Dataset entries
----------
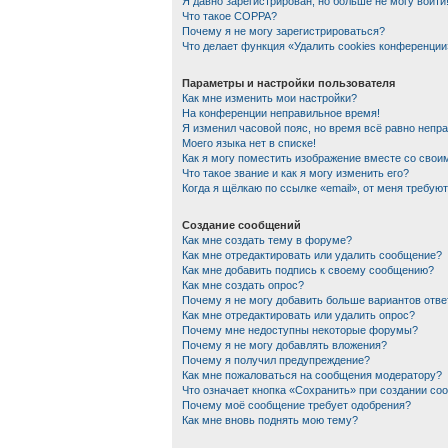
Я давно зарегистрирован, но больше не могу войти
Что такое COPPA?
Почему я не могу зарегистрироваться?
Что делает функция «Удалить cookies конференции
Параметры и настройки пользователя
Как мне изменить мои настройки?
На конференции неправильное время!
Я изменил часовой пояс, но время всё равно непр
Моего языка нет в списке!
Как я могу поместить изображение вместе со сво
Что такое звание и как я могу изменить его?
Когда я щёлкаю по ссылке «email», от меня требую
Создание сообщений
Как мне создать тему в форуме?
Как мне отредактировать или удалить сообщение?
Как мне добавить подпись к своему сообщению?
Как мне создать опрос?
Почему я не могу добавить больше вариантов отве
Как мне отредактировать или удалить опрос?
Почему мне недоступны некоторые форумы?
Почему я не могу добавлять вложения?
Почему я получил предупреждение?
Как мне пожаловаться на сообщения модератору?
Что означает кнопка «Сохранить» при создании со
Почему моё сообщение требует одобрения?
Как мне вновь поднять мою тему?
----------
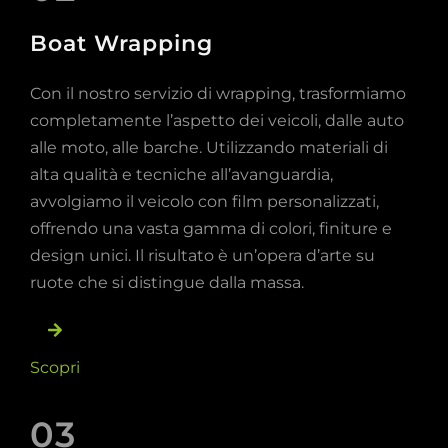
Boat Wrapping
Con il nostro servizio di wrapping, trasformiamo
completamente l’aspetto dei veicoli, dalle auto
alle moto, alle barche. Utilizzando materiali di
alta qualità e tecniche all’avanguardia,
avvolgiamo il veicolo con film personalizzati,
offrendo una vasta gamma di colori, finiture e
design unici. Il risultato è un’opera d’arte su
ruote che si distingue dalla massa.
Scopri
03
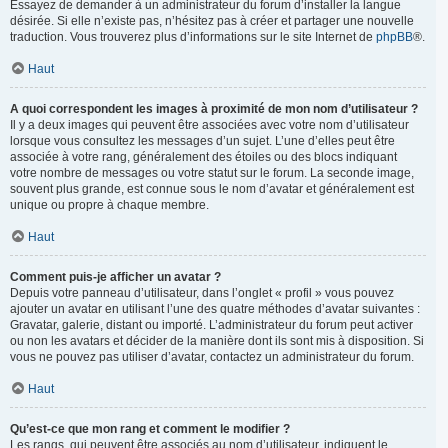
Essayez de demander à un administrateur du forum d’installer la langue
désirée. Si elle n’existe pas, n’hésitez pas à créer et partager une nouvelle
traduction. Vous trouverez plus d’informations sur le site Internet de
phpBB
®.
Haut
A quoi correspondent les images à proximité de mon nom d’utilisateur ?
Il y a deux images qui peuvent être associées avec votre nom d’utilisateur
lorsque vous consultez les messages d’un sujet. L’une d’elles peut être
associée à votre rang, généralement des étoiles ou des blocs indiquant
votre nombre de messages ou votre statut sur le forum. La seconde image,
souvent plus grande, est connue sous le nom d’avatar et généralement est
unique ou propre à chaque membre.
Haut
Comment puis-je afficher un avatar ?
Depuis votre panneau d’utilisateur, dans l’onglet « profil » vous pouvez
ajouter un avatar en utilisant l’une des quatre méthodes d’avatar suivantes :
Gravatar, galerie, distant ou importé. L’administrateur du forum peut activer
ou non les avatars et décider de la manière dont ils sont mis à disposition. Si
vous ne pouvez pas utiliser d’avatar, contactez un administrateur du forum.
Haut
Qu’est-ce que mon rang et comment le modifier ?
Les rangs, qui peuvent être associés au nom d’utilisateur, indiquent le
----------
Can you return, without changing a character, the lines between the one containing "Я давно зарегистрирован, но" and the one containing "Как мне вновь поднять мою тему?", inclusive?

● **Answer below**
Я давно зарегистрирован, но больше не могу войти
Что такое COPPA?
Почему я не могу зарегистрироваться?
Что делает функция «Удалить cookies конференции
Параметры и настройки пользователя
Как мне изменить мои настройки?
На конференции неправильное время!
Я изменил часовой пояс, но время всё равно непр
Моего языка нет в списке!
Как я могу поместить изображение вместе со сво
Что такое звание и как я могу изменить его?
Когда я щёлкаю по ссылке «email», от меня требую
Создание сообщений
Как мне создать тему в форуме?
Как мне отредактировать или удалить сообщение?
Как мне добавить подпись к своему сообщению?
Как мне создать опрос?
Почему я не могу добавить больше вариантов отве
Как мне отредактировать или удалить опрос?
Почему мне недоступны некоторые форумы?
Почему я не могу добавлять вложения?
Почему я получил предупреждение?
Как мне пожаловаться на сообщения модератору?
Что означает кнопка «Сохранить» при создании со
Почему моё сообщение требует одобрения?
Как мне вновь поднять мою тему?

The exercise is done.